Kathmandu Valley, a conglomeration of three municipalities, is growing at a record rate. It is estimated that the Valley will add at least a million more people over the next 5 years. Green City is a public-private initiative to build a sustainable township that not only houses part of the burgeoning population but also enables Kathmandu to compete globally.
Located amongst three municipalities, World Heritage Zones, and the International Airport, the site has an inherent strategic advantage. Manahara River, running across the middle, is envisaged as the social, environmental, and transportation backbone. The four major districts – prioritizing commerce, education, recreation and culture – are envisioned as pearls in a necklace along the river belt. Residential and other compatible uses are interspersed throughout the township, assimilating the districts into a cohesive mini-city.

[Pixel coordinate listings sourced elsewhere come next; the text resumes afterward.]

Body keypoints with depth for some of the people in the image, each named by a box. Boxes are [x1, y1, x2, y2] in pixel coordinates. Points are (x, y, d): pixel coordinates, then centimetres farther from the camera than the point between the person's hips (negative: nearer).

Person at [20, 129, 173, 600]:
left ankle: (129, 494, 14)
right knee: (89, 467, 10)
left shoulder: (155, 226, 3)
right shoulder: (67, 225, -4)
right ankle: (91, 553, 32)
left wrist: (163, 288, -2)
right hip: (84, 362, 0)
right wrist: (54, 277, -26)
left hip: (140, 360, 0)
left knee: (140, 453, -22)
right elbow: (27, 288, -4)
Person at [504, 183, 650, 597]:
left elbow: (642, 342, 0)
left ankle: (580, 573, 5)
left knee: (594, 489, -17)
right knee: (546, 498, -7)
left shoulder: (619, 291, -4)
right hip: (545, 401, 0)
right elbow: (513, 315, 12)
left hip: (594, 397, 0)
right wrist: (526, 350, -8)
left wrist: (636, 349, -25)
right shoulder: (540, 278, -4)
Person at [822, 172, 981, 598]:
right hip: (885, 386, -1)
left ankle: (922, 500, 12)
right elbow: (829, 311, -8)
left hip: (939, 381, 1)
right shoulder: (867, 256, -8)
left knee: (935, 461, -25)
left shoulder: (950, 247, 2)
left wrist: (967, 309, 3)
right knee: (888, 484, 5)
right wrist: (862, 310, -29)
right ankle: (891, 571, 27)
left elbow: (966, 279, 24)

The ‘weaving’ city form – derived from combining the winding alleyways of medieval towns and the modern city grid – stems from the forces of wind patterns, site drainage, open space systems and the river itself. The development blocks are oriented and organized to maximize solar exposure, summer breeze, and waterfront views. The building mass generally steps down towards the river, opening its meandering banks to sun, wind, and the Himalayan range beyond.
Although the automobiles are part of the mobility mix, walking, bicycling and transit are given priority. Walking and biking trails and trolley systems directly connect various parts of the township; vehicular rights of way, on the other hand, are circuitous by design. The radiating green spaces constitute the recreational and ecological system; they converge at the riverfront parks and cluster the township into a series of neighborhoods. Here, the residents do not have to cross more than two streets to get to a green space, making Green City a regional precedent.